# Written task 1
Copy out every CAD part program in the entries line for line, with no changes.

# Given passage
[personal profile] mjg59
A few years ago I got up on stage and briefly talked about how the Linux community contained far too many people who were willing to engage in entirely inappropriate behaviour, how this discouraged people from getting involved and how we weren't very good at standing up against that sort of behaviour. Despite doing this in front of several hundred people, and despite the video of me doing so then being uploaded to the internet, this got me a sum total of:
  • No death threats
  • No discussion about any of my physical attributes or lack thereof
  • No stalkers
  • No accusations that I was selling out the Linux community
  • No accusations that I was a traitor to my gender
  • No real negative feedback at all[1]

Which is, really, what you'd expect, right? The internet seems intent on telling me otherwise:

Well, she didn't do herself any favors by talking at conferences about women in tech, or setting up a feminist movement. If you wanted to attract abuse, that's a good way to go about it. It should be expected.
(Source)

MikeeUSA is a troll. He has no means to actually harm anyone, and he does it purely for the lulz.

Thus, MikeeUSA trolled a woman, and she took the bait. I just don't get why this is news, I've been trolled before, I don't get a news story.

(Source)

I was going to start a rant about how this behavior is encouraged by the macho men online, but this was just one guy harassing her. "Due to harassment" reads as due to harassment from the community, but she gave in to one idiot. She let him win.
(Source)

The full comment thread has rather more examples. If you stand up and say anything controversial, you should expect abuse. And if you let that abuse change your behaviour in any way, you've let the trolls win.

These attitudes are problematic.

The immediate assumption underlying such advice is that the degree of abuse is related to what you've said, not who you are. I'm reasonably visible in the geek world. I've said a few controversial things. The worst thing that's happened to me has been Ryan Farmer deciding to subscribe me to several thousand mailing lists. Inconvenient, but not really threatening. I haven't, for instance, been sent death threats. Nobody has threatened to rape me. And even if they had done, I wouldn't need to worry too much - there's a rather stronger track record of violent antifeminism being targeted at women than men.

I don't have to worry about this kind of thing. That means I don't get to tell other people that they should have expected it. Nor do I get to tell them that they should ignore it, or that if they don't call the police then they have no grounds to complain. And nor does anyone else.

The trolls don't win because someone decides that getting out of the tech business is more appealing than continuing to face abuse. The trolls win because we consider their behaviour acceptable and then blame the victim for inviting them in the first place. That needs to change.

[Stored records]
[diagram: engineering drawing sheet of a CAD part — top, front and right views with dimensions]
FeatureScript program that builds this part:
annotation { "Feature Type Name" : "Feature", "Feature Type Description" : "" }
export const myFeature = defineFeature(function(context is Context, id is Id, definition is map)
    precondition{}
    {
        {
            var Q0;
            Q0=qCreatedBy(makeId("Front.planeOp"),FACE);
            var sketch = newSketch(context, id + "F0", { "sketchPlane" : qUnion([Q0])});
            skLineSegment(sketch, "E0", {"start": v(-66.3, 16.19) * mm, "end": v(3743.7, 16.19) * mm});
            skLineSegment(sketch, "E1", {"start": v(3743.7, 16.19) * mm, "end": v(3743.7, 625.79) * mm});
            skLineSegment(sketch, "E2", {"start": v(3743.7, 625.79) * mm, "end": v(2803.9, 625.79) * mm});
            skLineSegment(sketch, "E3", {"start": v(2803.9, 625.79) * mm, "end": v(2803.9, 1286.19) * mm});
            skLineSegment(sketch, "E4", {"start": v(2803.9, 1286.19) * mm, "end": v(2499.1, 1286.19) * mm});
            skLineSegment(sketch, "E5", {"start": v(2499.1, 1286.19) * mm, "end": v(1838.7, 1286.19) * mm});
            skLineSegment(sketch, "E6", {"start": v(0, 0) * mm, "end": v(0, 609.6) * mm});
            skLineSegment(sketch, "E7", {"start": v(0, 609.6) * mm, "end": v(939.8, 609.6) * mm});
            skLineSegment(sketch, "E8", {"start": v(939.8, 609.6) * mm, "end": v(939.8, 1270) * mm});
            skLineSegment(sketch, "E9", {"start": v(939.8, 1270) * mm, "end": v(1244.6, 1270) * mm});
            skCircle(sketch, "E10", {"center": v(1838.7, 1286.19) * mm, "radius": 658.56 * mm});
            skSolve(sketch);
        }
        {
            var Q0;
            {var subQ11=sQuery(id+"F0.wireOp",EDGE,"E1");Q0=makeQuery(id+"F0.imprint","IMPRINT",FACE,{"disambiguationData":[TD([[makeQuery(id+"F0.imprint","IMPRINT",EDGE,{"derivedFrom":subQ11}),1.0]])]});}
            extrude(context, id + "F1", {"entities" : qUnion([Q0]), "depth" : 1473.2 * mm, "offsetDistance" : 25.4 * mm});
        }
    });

# Written task 2
Swap "conferences" for "meetups" and give the blog post on harassment again from "Well, she didn't" up to and including "for the lulz.".

# Exercise response 1
[diagram: engineering drawing sheet of a CAD part — top, front and right views with dimensions]
FeatureScript program that builds this part:
annotation { "Feature Type Name" : "Feature", "Feature Type Description" : "" }
export const myFeature = defineFeature(function(context is Context, id is Id, definition is map)
    precondition{}
    {
        {
            var Q0;
            Q0=qCreatedBy(makeId("Front.planeOp"),FACE);
            var sketch = newSketch(context, id + "F0", { "sketchPlane" : qUnion([Q0])});
            skLineSegment(sketch, "E0", {"start": v(-66.3, 16.19) * mm, "end": v(3743.7, 16.19) * mm});
            skLineSegment(sketch, "E1", {"start": v(3743.7, 16.19) * mm, "end": v(3743.7, 625.79) * mm});
            skLineSegment(sketch, "E2", {"start": v(3743.7, 625.79) * mm, "end": v(2803.9, 625.79) * mm});
            skLineSegment(sketch, "E3", {"start": v(2803.9, 625.79) * mm, "end": v(2803.9, 1286.19) * mm});
            skLineSegment(sketch, "E4", {"start": v(2803.9, 1286.19) * mm, "end": v(2499.1, 1286.19) * mm});
            skLineSegment(sketch, "E5", {"start": v(2499.1, 1286.19) * mm, "end": v(1838.7, 1286.19) * mm});
            skLineSegment(sketch, "E6", {"start": v(0, 0) * mm, "end": v(0, 609.6) * mm});
            skLineSegment(sketch, "E7", {"start": v(0, 609.6) * mm, "end": v(939.8, 609.6) * mm});
            skLineSegment(sketch, "E8", {"start": v(939.8, 609.6) * mm, "end": v(939.8, 1270) * mm});
            skLineSegment(sketch, "E9", {"start": v(939.8, 1270) * mm, "end": v(1244.6, 1270) * mm});
            skCircle(sketch, "E10", {"center": v(1838.7, 1286.19) * mm, "radius": 658.56 * mm});
            skSolve(sketch);
        }
        {
            var Q0;
            {var subQ11=sQuery(id+"F0.wireOp",EDGE,"E1");Q0=makeQuery(id+"F0.imprint","IMPRINT",FACE,{"disambiguationData":[TD([[makeQuery(id+"F0.imprint","IMPRINT",EDGE,{"derivedFrom":subQ11}),1.0]])]});}
            extrude(context, id + "F1", {"entities" : qUnion([Q0]), "depth" : 1473.2 * mm, "offsetDistance" : 25.4 * mm});
        }
    });

# Exercise response 2
Well, she didn't do herself any favors by talking at meetups about women in tech, or setting up a feminist movement. If you wanted to attract abuse, that's a good way to go about it. It should be expected.
(Source)

MikeeUSA is a troll. He has no means to actually harm anyone, and he does it purely for the lulz.